Altinity / clickhouse-operator

Altinity Kubernetes Operator for ClickHouse creates, configures and manages ClickHouse clusters running on Kubernetes
https://altinity.com
Apache License 2.0
1.86k stars 454 forks source link

POD annotations are dropped with the reconcile of CHK STS #1469

Open jirislav opened 1 month ago

jirislav commented 1 month ago

Keeping the POD annotations is essential to run the workload in EKS, where the fargate profile is the default one.

Dropping essential annotations, such as "eks.amazonaws.com/compute-type" = "ec2" will cause the POD to be unschedulable due to the fact that:

Example manifest:

apiVersion: "clickhouse-keeper.altinity.com/v1"
kind: "ClickHouseKeeperInstallation"
metadata:
  name: clickhouse-keeper
spec:
  configuration:
    clusters:
      - name: chk
        layout:
          replicasCount: 3
  templates:
    podTemplates:
      - name: clickhouse-keeper
        metadata:
          annotations:
            eks.amazonaws.com/compute-type: "ec2"

Interestingly, first POD of the 3 replicas starts with correct annotation, but then, the second doesn't as the annotations are dropped from the underlying statefulset.

Note that I also see this in the log of the operator, which is possibly the result of this behavior:

E0802 07:02:22.310975       1 reconciler.go:299] err: Operation cannot be fulfilled on clickhousekeeperinstallations.clickhouse-keeper.altinity.com "chk": the object has been modified; please apply your changes to the latest version and try again
jirislav commented 1 month ago

Please see this pull request to the branch 0.24.0 🙏🏿 .

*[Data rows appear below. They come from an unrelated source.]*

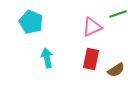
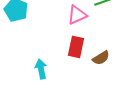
cyan arrow: (47, 58) -> (41, 69), moved

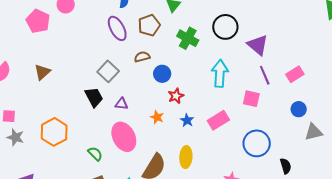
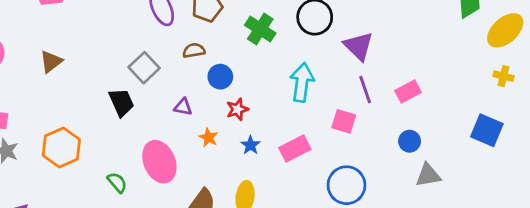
purple triangle: (121, 104) -> (183, 107), moved

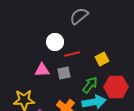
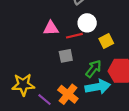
white circle: (55, 42) -> (87, 23), moved
pink triangle: (42, 70) -> (51, 28), moved

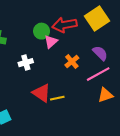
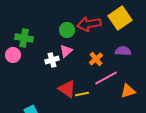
pink triangle: (51, 42) -> (66, 51), moved
purple semicircle: (100, 53) -> (123, 51), turned -42
pink line: (98, 74) -> (106, 78), moved

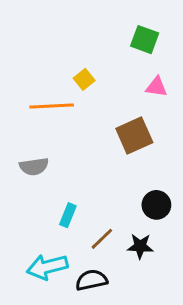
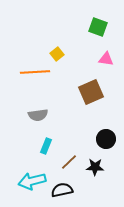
gray semicircle: (34, 167) -> (38, 115), moved

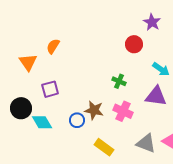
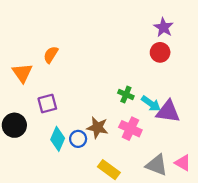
red circle: (134, 44) -> (160, 52), moved
cyan arrow: (161, 69) -> (151, 104), moved
cyan diamond: (42, 122) -> (58, 139), moved, turned 55

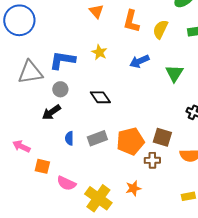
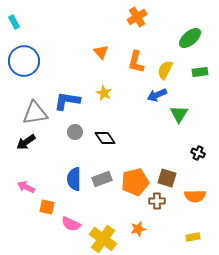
blue arrow: (139, 61) -> (157, 95), moved
gray circle: (60, 89) -> (75, 132), moved
black arrow: (51, 112) -> (26, 142), moved
blue semicircle: (69, 138) -> (74, 179), size x1.6

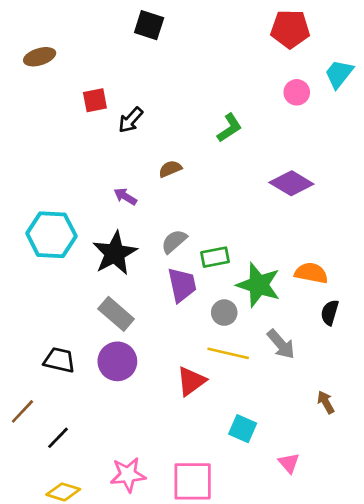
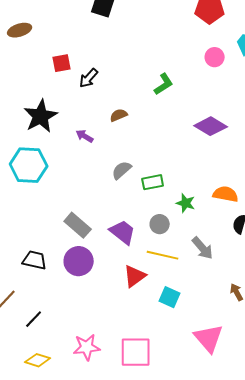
black star: (115, 253) -> (41, 116), moved
purple trapezoid: (182, 285) -> (123, 232), moved, turned -40
green star: (258, 285) -> (186, 203), size x0.6
cyan square: (243, 429) -> (170, 297), moved
pink triangle: (289, 463) -> (209, 338), size x1.8

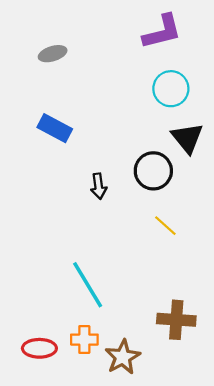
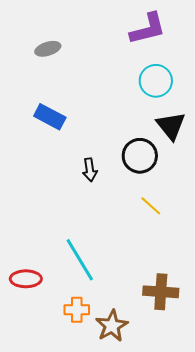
red ellipse: (39, 348) -> (26, 279), moved

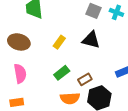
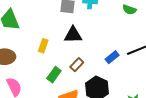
brown rectangle: (85, 79) -> (77, 65), moved

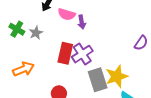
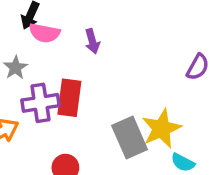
pink semicircle: (67, 14) -> (44, 33), moved
purple cross: (82, 54) -> (40, 103), moved, turned 30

Kavinjsir commented 1 month ago

I encountered a similar issue when adding additional annotations for Datadog agent metrics scraping.

Here are the details:

  1. Defining annotations in the podTemplates for a CHK manifest works successfully when creating the CHK for the first time.
  2. However, modifying the annotations block later on causes the reconciliation process to drop all annotations.
g-marius commented 1 month ago

We are also randomly seeing reconciler errors on some deploys. since we are using annotations in our env, i would suspect it's the same issue as above mentioned for datadaog

 1 reconciler.go:299] err: Operation cannot be fulfilled on clickhousekeeperinstallations.clickhouse-keeper.altinity.com "keeper": the object has been modified; please apply your changes to the latest version and try again
Slach commented 6 days ago

@g-marius do you use something like Flux or ArgoCD?